Ревность поразила Хелин, как удар кулака, но вражда ее обратилась не на Эриха, а на Беатрис. Перепады настроения и непредсказуемость Эриха настолько истощили Хелин, что ей было только на пользу, что муж ищет другого человека, на груди которого может выплакаться и дать волю своим чувствам. Но этим человеком не должна была стать Беатрис. Она не должна быть его добычей, Беатрис принадлежит ей, Хелин, и он должен прекратить свои попытки завладеть девочкой.
Она до сих пор очень живо помнила тот день, когда она случайно услышала их разговор. Это был январский день сорок первого года, стоял такой же, как сегодня, день — было холодно, сильный ветер гнал по небу тяжелые серые облака. В тот день Хелин долго спала и проснулась только в полдень. Встав, она спустилась вниз. На ней был надет только халат, и она страшно мерзла. Впрочем, она постоянно мерзла после того сентябрьского дня и примирилась с мыслью, что, видимо, будет теперь мерзнуть до конца жизни. Ей очень хотелось выпить чашку горячего черного кофе, но, подойдя к двери столовой, она резко остановилась, так как из-за двери услышала голос Эриха, который, как она думала, давно уехал из дома.
— Это холод, — говорил Эрих, с тем чувством, которое, по иронии судьбы, очень нравилось Хелин. — Это жуткий холод внутри меня. И пустота. Они меня не отпускают и никогда не отпустят.

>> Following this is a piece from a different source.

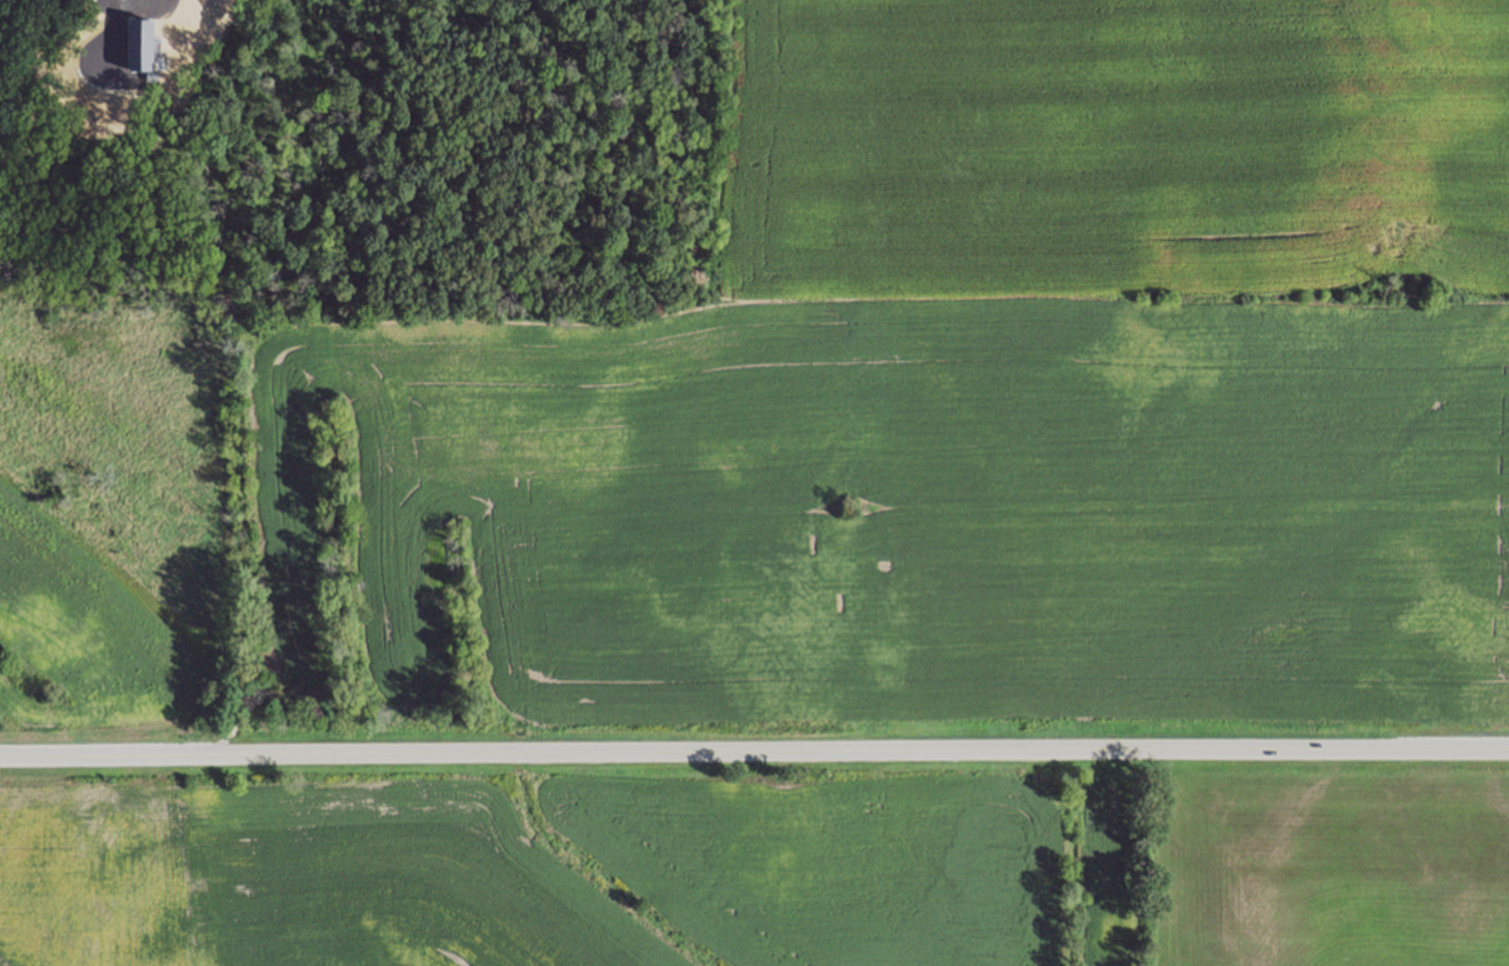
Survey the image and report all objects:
building: (142, 46)
road: (98, 58)
building: (162, 137)
road: (754, 752)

— Я не знаю, что сказать вам на это, сэр. Мы уже часто об этом говорили, — это была Беатрис. Она говорила по-немецки с сильным акцентом, но почти без ошибок.
«Как быстро она учится, — удивленно подумала Хелин, — какая она все же умненькая девочка».

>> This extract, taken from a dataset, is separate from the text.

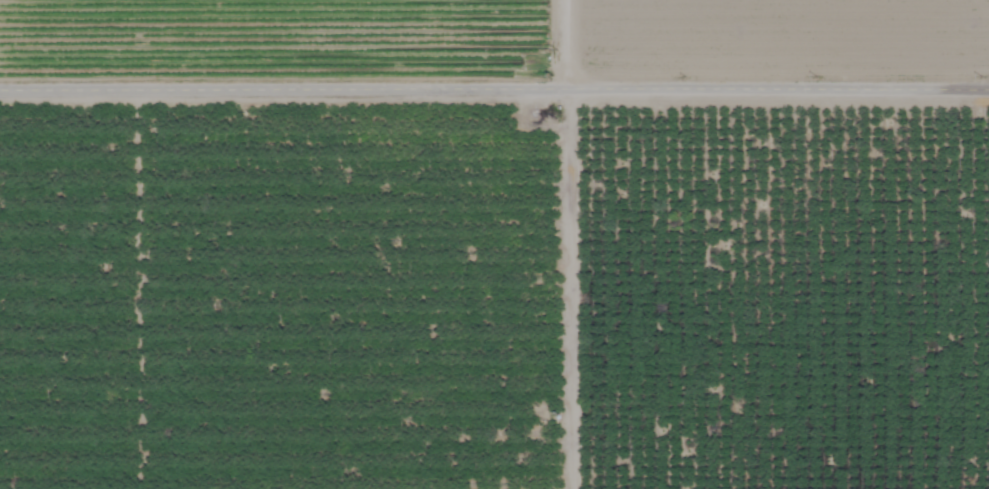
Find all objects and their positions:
road: (555, 47)
road: (494, 94)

Чувство удивления залило ее теплом, и это было невыразимо приятно, но одновременно сильная болезненная судорога скрутила ей желудок. Они уже часто об этом говорили. Он ей доверяет. Он говорит ей о демонах в своей душе, о враге, засевшем в его мозгу, о мучительных мыслях, которые так часто его посещают. И она позволяет ему открываться, дарит ему свое время, понимание и говорит с ним нежным ласковым голосом.
— И дело не в том, что у меня нет цели, — говорил Эрих, — естественно, она у меня есть. У нас, немцев, одна цель. Мы ведем великую борьбу за новый миропорядок, и эта борьба есть та задача, которой я служу. Поэтому моя жизнь имеет смысл. Это великий смысл, ты не находишь? Великий и важный смысл.

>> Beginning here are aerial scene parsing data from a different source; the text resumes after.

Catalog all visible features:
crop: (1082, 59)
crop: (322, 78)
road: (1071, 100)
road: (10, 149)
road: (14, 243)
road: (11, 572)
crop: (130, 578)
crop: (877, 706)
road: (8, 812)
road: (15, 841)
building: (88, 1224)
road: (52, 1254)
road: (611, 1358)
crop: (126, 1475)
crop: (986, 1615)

Беатрис не ответила — да и что ей ответить, ей, гражданке захваченной страны, — но наверное она очень внимательно смотрела на него своими прекрасными глазами.
Эрих был в отчаянии.
— Но почему я не чувствую этот смысл? Я его знаю, его знают моя голова и мой разум, но я его не чувствую. Я чувствую полную бессмыслицу. Но это же абсурдно, абсурдно и противоестественно в отношении великой задачи, которая переполняет меня. Я не могу понять, как такое может быть. Если бы я это понял, то, наверное, мне стало бы легче.
Колени Хелин стали ватными. Она отошла от двери и села на нижнюю ступеньку лестницы. Отсюда она не смогла разобрать ответ Беатрис; вероятно, она сказала что-то уклончивое, ибо она не могла дать напрашивавшийся сам собой ответ, вытекавший из ситуации, да и могла ли двенадцатилетняя девочка понимать эту ситуацию? Ответ был прост: великое дело, которому присягнул Эрих, было довольно сомнительным, оно тяготило его, вероятно, больше, чем он осознавал, и не столько из моральных соображений, сколько из-за сомнений в благополучном исходе этого дела.
«Он боится», — тотчас и очень отчетливо поняла Хелин, эта ясность была безошибочной, как инстинкт: он панически боится конца, и бежит в депрессию, чтобы не видеть этого страха.
Дверь открылась и из столовой вышел Эрих. Он был бледен, глаза — красны от усталости. Хелин знала, что по ночам он почти не спит.
— А, Хелин! — сказал он, не выразив ни малейшего удивления. — Что ты здесь делаешь? Ты же простудишься.